今後も、さらにお客さまのご支持をいただけるような商品開発、店づくり、販売体制などあらゆる分野で総力を結集し、新たな成長の基盤を創造することによって、お客さまのご信頼にお応えしていくとともに、財務体質の強化及びキャッシュ・フロー重視の事業活動を推進し、企業価値の最大化を目指してまいります。
(2) 経営環境、優先的に対処すべき事業上及び財務上の課題
当社グループを取り巻く事業環境は、新型コロナウイルス感染拡大の影響により個人消費が大きく落ち込み、先行きの不透明感は依然として続いております。
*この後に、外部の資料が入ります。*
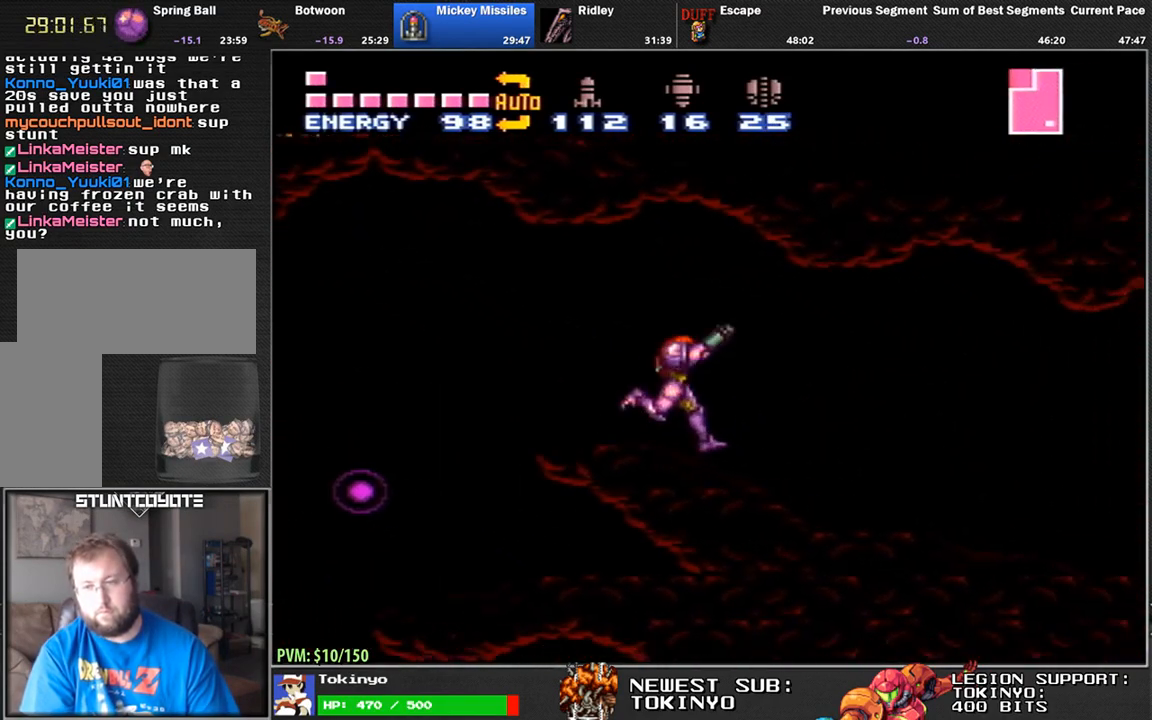
{"buttons": ["DPAD_RIGHT"], "events": [[50, "R1", "up"]]}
また、ライフスタイルやワークスタイルの多様化、外出自粛による巣ごもり消費やインターネット消費の拡大など消費動向が変化しており、異業種を交えた競争は更に激化していくことが予想されます。
このような状況下におきまして、当社グループは、構造改革による収益性の早期改善を重要課題に掲げ、以下の事項に取り組んでまいります。
① 構造改革による経営体質の改善とコストの削減
経営体質の改善を目的とした構造改革により、当社グループ全体の経営資源の再配分等を行うことで各種コストを削減するとともに、製造・調達・販売における需要と供給の見込み精度を上げ、材料から製品までのたな卸資産の圧縮を図ってまいります。
② ブランド価値の向上
ブランドごとのコンセプトやターゲットを明確にし、ブランド価値の向上を図ってまいります。主力である「リーガル」は、今後も「信頼・信用」の代表ブランドとしてお客さまに広く認知されるために、付加価値の高い商品を開発・提案してまいります。
③ 店頭売上を重視した商品開発
企画・開発、製造、調達、販売までの各部門が、スピード感をもって連携することにより、お客さまのニーズやライフスタイルの変化に適切かつ迅速に対応した商品開発を行ってまいります。また、品質の維持・向上を基本とし原材料や海外の生産拠点の見直し等を行い、調達コストの抑制を図るなど売上総利益率の改善にも取り組んでまいります。
④ 在庫効率の改善による収益性の向上
取扱いブランド、展開アイテム数の適正化を行い、商品ごとの完成度を高めるとともに在庫効率の改善により、収益性の向上を図ってまいります。国内自社生産の強みを生かし、お客さまニーズを的確に捉えた短納期少量生産の実現を目指し、ロスの低減と商品の活性化に取り組んでまいります。
⑤ ウェブ環境整備によるビジネスモデル改革の推進
ウェブサイトの運用を随時見直しすることで、お客さまへの情報発信の質を向上させ、新たなサービスを提供できる環境を整えます。また、オムニチャネル化を推進し、これからも実店舗とオンラインショップのどちらでも安心してお買い求めいただける環境を整えることで、お客さま満足度の向上と収益の拡大を図ってまいります。
(3) 経営上の目標の達成状況を判断するための客観的な指標等
当社グループは全体に対する経営指標として、「売上高対営業利益率」、「売上高対経常利益率」の向上を目標として取り組んでおります。